Больная долго оставалась в этом сонном состоянии; поднималась легкая лихорадка. Ночью, однако, у нее начались боли в желудке и неудержимая рвота. Лекарства не успокаивали ее. И я, вне себя, при виде этих нечеловеческих страданий и думая, что она умирает, не помню, что говорил, не помню, что делал. Я умирал вместе с ней.
На следующий день состояние больной улучшилось, и затем, изо дня в день, ей становилось все лучше и лучше. Силы медленно восстанавливались.
Я не отходил от ее изголовья. Старался всеми моими действиями напомнить ей свое поведение во время первой ее болезни; но чувство теперь было иное, неизменно братское. Часто, читая ей какую-нибудь любимую ею книгу, я ловил себя на том, что мысль моя была занята какой-нибудь фразой из письма отсутствовавшей любовницы, которую я не мог забыть. Порой, однако, когда я с неохотой отвечал на ее письма и чувствовал к ней почти отвращение, в эти странные минуты, присущие даже самой сильной страсти во время разлуки, я повторял самому себе: «Кто знает!»
Однажды моя мать сказала Джулиане в моем присутствии:
– Когда ты встанешь и будешь в состоянии передвигаться, мы все вместе переедем в Бадиолу. Не правда ли, Туллио?
Джулиана взглянула на меня.
– Да, мама, – ответил я, не колеблясь и не задумываясь. – А мы с Джулианой поедем как-нибудь и в Виллалиллу.
Она снова взглянула на меня и вдруг улыбнулась неожиданной, неописуемой улыбкой, с выражением почти детской доверчивости; улыбка эта напоминала улыбку больного ребенка, которому неожиданно много пообещали. И опустила глаза; и продолжала улыбаться с полузакрытыми глазами, которые видели что-то далекое, очень далекое. И улыбка становилась все слабее и слабее, не исчезая полностью.

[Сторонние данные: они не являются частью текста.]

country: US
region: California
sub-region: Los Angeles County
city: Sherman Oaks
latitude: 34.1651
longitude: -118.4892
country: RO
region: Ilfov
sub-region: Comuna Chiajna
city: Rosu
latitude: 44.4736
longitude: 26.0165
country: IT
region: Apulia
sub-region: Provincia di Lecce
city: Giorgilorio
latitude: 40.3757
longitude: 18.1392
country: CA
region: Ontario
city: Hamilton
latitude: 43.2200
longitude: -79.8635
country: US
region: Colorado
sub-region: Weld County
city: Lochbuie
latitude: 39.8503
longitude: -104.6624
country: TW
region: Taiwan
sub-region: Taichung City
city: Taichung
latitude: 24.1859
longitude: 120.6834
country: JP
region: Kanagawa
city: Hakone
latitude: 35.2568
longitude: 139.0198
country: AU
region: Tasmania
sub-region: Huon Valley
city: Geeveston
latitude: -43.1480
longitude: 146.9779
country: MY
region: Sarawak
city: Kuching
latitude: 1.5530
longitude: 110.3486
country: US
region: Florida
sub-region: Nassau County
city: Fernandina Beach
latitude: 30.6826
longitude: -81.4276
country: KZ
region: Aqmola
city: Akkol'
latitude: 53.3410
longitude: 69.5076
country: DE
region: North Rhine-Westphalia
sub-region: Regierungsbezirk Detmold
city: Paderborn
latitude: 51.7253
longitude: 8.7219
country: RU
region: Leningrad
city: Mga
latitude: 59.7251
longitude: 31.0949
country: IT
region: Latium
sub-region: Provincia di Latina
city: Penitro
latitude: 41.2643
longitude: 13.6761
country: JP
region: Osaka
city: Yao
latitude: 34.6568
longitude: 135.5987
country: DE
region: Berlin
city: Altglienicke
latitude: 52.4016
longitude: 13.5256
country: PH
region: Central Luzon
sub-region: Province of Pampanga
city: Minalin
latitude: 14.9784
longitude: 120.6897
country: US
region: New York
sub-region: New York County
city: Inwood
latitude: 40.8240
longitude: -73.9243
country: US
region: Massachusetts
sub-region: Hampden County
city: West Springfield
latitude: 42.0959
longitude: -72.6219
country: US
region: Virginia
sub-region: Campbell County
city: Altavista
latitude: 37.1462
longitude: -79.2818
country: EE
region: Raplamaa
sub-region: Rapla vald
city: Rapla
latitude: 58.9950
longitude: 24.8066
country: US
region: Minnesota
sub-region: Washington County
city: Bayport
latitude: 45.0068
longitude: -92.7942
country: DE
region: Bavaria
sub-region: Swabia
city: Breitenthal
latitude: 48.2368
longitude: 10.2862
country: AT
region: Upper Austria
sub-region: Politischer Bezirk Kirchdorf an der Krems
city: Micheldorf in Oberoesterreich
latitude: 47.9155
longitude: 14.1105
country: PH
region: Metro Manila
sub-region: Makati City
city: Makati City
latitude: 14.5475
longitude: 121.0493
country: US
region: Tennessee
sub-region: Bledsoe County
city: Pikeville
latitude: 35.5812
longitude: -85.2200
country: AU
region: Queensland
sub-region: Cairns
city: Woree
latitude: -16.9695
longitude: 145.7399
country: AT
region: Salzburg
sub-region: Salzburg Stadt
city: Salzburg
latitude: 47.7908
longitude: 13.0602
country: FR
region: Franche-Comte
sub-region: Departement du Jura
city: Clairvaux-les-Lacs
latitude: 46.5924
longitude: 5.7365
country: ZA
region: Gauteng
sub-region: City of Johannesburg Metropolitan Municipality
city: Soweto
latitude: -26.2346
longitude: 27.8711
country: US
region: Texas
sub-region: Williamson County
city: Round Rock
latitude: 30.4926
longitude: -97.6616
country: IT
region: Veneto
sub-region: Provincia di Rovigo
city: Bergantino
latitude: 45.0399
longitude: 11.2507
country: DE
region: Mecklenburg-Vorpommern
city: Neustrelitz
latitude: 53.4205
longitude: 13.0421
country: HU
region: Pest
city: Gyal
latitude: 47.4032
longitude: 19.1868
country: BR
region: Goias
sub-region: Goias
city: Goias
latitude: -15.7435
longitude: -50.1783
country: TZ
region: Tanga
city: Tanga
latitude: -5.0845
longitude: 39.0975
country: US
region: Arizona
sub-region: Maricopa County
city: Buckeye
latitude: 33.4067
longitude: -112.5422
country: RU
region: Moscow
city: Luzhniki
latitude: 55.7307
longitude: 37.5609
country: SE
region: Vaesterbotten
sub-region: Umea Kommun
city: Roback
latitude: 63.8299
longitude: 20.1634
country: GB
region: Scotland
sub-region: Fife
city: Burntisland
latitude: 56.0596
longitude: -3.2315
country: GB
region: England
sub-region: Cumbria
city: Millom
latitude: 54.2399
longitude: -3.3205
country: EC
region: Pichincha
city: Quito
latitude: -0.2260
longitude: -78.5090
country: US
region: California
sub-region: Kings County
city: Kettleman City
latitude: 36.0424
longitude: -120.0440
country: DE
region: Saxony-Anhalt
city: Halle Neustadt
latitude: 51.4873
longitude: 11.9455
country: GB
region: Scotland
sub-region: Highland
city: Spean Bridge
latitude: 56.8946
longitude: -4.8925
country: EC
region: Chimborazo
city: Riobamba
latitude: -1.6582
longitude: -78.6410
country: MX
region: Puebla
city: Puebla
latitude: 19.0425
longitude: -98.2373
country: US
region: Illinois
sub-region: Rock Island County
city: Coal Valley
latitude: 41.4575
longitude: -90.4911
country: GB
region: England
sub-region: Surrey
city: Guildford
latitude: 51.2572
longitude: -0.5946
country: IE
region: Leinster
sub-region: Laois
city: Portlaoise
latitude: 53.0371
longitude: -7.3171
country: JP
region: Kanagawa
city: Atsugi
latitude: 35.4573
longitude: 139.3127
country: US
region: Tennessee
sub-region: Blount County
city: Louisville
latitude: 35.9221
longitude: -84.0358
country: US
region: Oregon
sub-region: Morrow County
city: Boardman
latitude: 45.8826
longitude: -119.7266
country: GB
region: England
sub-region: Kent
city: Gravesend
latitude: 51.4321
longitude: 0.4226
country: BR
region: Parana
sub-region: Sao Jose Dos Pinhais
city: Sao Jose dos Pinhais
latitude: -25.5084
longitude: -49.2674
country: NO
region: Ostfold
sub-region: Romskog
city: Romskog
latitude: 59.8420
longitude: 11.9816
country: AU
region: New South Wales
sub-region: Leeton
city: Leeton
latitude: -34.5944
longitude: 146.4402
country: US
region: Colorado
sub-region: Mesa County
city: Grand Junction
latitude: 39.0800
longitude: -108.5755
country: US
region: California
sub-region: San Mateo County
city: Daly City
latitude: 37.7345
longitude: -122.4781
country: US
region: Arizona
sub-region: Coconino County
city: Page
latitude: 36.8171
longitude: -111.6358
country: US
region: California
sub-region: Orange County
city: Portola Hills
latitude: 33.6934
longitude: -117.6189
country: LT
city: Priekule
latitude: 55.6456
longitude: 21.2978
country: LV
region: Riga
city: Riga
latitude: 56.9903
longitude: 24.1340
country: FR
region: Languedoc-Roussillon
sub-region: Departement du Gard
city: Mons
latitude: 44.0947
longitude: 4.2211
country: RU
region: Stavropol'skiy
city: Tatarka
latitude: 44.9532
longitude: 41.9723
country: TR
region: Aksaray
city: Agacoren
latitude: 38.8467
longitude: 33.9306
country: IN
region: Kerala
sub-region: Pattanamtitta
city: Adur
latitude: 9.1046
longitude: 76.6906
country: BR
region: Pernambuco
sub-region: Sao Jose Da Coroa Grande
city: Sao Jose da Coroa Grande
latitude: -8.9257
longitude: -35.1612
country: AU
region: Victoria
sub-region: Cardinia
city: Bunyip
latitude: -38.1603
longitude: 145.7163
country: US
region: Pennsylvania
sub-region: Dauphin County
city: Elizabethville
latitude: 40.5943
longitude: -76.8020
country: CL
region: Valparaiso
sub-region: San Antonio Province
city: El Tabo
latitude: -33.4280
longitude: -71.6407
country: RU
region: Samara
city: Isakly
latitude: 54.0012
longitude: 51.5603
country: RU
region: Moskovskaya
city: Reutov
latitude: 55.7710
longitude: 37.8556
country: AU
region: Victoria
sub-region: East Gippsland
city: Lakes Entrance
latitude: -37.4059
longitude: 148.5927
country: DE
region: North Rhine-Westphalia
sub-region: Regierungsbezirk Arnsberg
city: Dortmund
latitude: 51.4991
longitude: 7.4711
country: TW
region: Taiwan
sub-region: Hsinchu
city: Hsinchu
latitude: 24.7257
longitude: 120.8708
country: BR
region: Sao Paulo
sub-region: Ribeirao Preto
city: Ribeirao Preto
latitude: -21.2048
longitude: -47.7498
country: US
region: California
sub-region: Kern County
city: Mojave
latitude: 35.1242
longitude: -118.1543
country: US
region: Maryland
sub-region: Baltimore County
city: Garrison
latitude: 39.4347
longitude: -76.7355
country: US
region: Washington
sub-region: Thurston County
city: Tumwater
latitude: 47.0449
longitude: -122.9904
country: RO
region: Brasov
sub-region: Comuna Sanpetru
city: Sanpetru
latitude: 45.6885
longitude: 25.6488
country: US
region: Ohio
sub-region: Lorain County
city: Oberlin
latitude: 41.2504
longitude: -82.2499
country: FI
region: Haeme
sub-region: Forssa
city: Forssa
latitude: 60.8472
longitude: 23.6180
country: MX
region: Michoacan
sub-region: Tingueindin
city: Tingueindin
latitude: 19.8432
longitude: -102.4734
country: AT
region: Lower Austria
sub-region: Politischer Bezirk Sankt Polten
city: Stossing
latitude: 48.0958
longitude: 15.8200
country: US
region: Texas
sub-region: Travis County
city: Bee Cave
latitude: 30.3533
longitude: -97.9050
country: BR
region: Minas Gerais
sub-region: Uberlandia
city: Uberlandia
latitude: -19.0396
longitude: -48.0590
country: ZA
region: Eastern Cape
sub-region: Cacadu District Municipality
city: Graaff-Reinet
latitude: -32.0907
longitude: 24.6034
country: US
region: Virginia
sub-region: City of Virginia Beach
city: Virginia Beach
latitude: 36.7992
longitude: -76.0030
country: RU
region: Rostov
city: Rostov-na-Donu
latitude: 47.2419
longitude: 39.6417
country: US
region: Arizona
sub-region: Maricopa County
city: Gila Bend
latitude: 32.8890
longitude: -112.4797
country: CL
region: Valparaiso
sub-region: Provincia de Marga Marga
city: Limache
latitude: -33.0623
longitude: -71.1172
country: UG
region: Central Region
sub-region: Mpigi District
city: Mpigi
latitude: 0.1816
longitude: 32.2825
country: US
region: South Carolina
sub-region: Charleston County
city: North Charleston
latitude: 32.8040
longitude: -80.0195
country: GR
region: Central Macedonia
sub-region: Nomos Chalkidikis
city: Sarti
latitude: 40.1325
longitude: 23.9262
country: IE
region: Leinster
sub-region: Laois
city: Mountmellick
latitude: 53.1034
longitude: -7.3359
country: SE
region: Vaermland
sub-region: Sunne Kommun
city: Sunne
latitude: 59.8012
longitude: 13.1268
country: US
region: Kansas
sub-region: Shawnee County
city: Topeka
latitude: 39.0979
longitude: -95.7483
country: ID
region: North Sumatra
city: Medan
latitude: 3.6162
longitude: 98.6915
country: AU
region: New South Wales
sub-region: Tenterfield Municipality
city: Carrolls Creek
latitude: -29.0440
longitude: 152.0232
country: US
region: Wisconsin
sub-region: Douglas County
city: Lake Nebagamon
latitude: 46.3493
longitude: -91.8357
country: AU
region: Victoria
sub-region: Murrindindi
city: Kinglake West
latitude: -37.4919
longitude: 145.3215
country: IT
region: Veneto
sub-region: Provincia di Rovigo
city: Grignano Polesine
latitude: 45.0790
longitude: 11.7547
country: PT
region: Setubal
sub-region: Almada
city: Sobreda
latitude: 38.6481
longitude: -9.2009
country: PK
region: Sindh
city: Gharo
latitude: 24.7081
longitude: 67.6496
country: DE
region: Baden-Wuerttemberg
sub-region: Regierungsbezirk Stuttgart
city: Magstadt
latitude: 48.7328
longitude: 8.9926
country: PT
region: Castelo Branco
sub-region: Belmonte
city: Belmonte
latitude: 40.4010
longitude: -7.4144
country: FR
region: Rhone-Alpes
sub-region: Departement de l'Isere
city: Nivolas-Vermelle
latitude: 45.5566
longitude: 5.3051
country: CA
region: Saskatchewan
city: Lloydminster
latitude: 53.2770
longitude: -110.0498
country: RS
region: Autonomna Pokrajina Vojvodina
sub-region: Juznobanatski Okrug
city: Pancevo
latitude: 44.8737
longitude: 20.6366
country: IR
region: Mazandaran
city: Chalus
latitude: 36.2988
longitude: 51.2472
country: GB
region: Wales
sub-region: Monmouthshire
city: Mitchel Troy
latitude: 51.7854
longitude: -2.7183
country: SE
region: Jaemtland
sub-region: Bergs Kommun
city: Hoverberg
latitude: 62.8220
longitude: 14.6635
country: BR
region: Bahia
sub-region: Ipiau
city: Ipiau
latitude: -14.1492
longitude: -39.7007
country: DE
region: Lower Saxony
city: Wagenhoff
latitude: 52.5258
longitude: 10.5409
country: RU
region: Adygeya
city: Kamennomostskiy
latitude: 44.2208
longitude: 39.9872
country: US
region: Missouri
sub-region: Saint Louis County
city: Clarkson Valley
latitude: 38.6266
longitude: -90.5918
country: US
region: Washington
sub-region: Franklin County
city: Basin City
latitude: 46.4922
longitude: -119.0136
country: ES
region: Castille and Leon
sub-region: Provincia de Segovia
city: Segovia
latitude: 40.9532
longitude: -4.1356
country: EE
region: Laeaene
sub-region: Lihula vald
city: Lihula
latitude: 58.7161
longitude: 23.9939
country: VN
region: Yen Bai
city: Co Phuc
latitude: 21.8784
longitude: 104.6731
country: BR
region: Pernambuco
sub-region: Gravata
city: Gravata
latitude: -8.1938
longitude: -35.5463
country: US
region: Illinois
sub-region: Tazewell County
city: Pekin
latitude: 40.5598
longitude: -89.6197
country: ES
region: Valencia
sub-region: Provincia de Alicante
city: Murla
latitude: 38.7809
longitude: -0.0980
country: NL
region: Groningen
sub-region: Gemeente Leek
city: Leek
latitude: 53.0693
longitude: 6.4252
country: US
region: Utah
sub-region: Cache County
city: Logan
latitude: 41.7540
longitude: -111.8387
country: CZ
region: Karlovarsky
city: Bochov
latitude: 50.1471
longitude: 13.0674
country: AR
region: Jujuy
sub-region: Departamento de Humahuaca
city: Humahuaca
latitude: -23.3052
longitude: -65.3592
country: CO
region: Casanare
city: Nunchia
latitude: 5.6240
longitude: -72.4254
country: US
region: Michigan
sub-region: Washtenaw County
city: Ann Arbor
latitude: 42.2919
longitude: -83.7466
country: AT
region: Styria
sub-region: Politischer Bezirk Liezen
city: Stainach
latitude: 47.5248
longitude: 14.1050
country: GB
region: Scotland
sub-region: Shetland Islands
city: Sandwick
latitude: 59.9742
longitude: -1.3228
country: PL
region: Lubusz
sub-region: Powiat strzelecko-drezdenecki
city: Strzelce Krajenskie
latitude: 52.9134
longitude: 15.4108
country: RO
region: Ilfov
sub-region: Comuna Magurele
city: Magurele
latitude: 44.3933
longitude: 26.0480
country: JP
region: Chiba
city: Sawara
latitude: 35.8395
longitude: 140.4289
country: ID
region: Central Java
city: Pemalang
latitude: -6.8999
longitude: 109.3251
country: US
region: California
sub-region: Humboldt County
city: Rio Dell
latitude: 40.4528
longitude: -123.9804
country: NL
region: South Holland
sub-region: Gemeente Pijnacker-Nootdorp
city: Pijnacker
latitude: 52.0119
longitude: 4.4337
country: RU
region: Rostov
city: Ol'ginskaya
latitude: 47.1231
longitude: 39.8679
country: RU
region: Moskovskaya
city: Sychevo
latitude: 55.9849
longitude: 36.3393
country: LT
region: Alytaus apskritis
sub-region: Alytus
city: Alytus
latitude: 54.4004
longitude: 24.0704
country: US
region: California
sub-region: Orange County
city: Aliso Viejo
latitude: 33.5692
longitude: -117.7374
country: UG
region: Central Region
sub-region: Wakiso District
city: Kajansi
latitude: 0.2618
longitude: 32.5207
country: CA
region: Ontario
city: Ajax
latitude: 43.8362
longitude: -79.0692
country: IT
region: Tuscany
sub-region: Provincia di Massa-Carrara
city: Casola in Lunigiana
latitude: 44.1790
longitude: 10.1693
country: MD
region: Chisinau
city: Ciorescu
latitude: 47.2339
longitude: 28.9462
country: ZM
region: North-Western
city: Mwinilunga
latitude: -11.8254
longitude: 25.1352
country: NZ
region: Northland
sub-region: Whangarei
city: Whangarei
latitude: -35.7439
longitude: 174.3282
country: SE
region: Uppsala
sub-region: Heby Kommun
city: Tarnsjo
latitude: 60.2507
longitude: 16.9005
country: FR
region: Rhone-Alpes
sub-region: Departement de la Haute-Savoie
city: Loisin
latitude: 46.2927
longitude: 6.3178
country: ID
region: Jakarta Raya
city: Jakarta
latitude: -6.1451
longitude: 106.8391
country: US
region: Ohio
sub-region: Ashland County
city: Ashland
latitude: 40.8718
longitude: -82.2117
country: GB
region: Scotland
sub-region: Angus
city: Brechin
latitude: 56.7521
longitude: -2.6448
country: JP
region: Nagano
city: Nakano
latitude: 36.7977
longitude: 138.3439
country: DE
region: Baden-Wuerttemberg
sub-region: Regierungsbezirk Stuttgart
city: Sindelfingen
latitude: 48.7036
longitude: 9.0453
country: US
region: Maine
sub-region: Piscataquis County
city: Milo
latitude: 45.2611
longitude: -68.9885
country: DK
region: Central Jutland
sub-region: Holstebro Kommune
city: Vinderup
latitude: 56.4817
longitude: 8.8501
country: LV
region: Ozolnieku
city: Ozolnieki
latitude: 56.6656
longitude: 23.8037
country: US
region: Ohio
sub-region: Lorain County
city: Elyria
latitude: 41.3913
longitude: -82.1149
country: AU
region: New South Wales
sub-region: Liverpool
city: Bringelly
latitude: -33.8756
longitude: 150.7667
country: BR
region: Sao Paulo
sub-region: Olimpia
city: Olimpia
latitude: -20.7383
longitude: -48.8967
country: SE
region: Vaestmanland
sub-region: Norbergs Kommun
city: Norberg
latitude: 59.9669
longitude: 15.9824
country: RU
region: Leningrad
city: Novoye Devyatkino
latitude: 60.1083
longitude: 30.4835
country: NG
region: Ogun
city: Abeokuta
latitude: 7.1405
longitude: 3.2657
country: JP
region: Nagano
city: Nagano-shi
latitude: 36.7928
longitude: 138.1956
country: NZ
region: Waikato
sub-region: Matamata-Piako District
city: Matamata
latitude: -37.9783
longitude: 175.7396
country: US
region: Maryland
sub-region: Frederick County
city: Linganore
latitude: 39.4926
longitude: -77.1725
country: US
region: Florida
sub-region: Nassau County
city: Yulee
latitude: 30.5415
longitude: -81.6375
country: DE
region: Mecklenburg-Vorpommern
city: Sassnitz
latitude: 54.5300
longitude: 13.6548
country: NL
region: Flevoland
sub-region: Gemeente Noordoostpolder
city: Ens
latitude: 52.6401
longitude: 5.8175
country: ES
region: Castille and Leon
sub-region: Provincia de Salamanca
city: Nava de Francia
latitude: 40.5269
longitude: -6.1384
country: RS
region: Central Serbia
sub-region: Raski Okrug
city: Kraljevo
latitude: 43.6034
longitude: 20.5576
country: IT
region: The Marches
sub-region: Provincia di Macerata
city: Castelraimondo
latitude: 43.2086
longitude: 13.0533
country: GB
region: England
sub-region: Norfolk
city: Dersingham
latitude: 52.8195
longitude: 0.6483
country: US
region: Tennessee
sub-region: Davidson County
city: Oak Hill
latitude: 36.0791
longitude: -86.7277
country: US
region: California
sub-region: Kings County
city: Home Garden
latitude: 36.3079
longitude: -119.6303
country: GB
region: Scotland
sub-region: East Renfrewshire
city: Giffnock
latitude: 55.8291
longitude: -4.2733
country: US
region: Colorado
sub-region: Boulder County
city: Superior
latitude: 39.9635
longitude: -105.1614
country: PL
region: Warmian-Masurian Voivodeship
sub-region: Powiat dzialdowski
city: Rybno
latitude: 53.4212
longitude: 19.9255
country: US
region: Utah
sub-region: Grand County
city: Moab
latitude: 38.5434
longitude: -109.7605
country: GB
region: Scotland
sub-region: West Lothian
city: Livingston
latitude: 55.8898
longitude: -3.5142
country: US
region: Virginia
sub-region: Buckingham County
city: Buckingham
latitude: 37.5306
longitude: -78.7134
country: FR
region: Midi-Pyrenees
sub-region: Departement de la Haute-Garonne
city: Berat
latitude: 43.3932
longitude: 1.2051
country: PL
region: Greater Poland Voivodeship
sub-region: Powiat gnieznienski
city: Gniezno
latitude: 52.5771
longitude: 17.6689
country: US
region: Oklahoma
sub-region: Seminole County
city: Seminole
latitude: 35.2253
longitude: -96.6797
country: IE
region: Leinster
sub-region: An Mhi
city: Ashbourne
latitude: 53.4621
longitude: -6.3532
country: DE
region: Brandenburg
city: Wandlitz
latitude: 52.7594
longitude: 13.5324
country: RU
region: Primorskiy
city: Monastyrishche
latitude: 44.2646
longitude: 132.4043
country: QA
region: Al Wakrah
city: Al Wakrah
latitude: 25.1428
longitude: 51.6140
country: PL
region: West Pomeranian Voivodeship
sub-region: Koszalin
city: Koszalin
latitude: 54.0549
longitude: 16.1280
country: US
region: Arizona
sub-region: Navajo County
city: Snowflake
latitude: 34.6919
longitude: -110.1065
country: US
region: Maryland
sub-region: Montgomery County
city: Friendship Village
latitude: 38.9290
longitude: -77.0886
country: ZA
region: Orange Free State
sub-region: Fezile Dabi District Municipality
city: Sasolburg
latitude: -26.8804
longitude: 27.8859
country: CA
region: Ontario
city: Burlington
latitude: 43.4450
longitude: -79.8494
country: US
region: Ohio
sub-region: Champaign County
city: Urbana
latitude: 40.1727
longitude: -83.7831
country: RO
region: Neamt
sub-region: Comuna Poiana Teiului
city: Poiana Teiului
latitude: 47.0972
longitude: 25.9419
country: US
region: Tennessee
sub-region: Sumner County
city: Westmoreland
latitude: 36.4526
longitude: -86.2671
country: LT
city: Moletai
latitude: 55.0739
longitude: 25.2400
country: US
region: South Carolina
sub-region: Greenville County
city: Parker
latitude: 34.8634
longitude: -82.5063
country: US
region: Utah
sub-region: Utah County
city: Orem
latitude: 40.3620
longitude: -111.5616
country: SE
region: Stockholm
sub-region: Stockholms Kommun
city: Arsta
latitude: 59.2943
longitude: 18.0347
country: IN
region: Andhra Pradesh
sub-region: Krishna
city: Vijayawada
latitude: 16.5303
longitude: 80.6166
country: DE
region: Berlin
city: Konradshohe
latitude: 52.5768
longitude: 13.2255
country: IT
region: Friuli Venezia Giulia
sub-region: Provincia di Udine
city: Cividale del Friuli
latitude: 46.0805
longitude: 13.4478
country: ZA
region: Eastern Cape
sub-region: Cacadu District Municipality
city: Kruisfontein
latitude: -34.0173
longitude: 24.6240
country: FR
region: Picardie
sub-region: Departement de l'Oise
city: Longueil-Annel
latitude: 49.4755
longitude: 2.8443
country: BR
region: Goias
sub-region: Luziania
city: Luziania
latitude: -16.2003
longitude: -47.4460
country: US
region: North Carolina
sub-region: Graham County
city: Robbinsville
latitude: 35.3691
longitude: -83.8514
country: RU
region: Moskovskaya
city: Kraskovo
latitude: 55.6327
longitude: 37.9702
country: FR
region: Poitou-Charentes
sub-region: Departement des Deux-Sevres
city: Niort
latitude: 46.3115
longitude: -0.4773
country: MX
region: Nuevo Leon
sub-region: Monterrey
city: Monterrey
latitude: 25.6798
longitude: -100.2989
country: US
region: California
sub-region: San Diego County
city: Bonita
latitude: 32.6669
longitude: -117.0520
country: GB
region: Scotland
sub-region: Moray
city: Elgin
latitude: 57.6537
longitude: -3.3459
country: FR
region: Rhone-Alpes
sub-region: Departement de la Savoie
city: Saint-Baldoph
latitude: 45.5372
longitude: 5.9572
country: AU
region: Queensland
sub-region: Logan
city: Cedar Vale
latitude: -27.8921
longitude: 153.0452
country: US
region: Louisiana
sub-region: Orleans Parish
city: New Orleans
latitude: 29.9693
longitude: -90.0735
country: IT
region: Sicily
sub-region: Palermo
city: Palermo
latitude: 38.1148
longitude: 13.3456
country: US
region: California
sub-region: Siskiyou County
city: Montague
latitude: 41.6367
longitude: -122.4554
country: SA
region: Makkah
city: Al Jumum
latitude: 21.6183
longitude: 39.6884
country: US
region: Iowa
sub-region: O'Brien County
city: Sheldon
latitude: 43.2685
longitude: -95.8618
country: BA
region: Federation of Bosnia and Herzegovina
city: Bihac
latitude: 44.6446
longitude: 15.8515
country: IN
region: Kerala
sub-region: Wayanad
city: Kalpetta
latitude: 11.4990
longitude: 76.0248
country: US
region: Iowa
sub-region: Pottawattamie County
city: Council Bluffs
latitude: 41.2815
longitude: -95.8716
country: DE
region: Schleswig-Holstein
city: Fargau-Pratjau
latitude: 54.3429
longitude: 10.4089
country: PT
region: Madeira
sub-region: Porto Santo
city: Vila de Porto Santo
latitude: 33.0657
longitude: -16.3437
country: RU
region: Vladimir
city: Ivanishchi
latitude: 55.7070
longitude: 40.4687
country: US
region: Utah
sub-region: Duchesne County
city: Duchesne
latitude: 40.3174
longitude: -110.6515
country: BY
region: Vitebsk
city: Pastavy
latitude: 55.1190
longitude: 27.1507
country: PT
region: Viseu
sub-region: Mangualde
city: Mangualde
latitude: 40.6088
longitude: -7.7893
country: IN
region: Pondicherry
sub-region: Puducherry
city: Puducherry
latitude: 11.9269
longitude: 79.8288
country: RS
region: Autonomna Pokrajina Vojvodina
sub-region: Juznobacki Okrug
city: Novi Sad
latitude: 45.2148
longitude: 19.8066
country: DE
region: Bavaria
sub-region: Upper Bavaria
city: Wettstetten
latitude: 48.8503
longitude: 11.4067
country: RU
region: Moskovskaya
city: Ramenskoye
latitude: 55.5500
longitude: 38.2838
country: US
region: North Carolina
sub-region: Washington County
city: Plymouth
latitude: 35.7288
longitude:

Как я восхищался ею! Как обожал ее в эту минуту! Как живо чувствовал, что ничто на свете не стоит простого волнения, вызываемого чувством доброты!
Бесконечная доброта исходила от этой женщины, переполняла все мое существо, проникала в мое сердце. Джулиана лежала на постели, опираясь на две или три подушки, и лицо ее, обрамленное распущенными каштановыми волосами, начинало приобретать необычайную тонкость, какую-то видимую нематериальность. Рубашка была застегнута у шеи и у кистей рук; руки ее лежали крест-накрест поверх простыни, такие бледные, что только голубые жилки отличали их от полотна.
Я взял одну из этих рук (моя мать уже вышла из комнаты) и чуть слышно проговорил:
– Значит, вернемся… в Виллалиллу?
Выздоравливающая ответила:
– Да.
И мы умолкли, чтобы продлить свое волнение, чтобы сохранить свою иллюзию. Оба мы сознавали глубокое значение, скрытое за этими немногими словами, которыми мы обменялись вполголоса. Острое, инстинктивное чувство предупреждало нас: не настаивать, не договаривать, не идти далее. Если бы мы продолжали говорить, то очутились бы перед реальностью, несовместимой с иллюзией, в которую погружались наши души, начинавшие мало-помалу упиваться очарованием.
Это упоение благоприятствовало мечтам, благоприятствовало забвению. Целый день после этого мы оставались почти совсем одни, читая с перерывами, наклоняясь вместе над одной и той же страницей, пробегая глазами одну и ту же строку. У нас был какой-то томик стихов; и мы вкладывали в стихи значение, которого они не имели. Молча говорили мы друг с другом устами чарующего поэта. Я отмечал ногтем строфы, которые, казалось, соответствовали моему еще скрытому чувству.
Je veux, guidé par vous, beaux yeux aux flammes douces,Par toi conduit, о main où tremblera ma main.Marcher droit, que ce soit par des sentiers de moussesOu que rocs et cailloux encombrent le chemin.Oui, je veux marcher droit et calme dans la Vie…[3]
И она, прочитав эти строки, на мгновение откинулась на подушки, закрывая глаза, с чуть заметной улыбкой.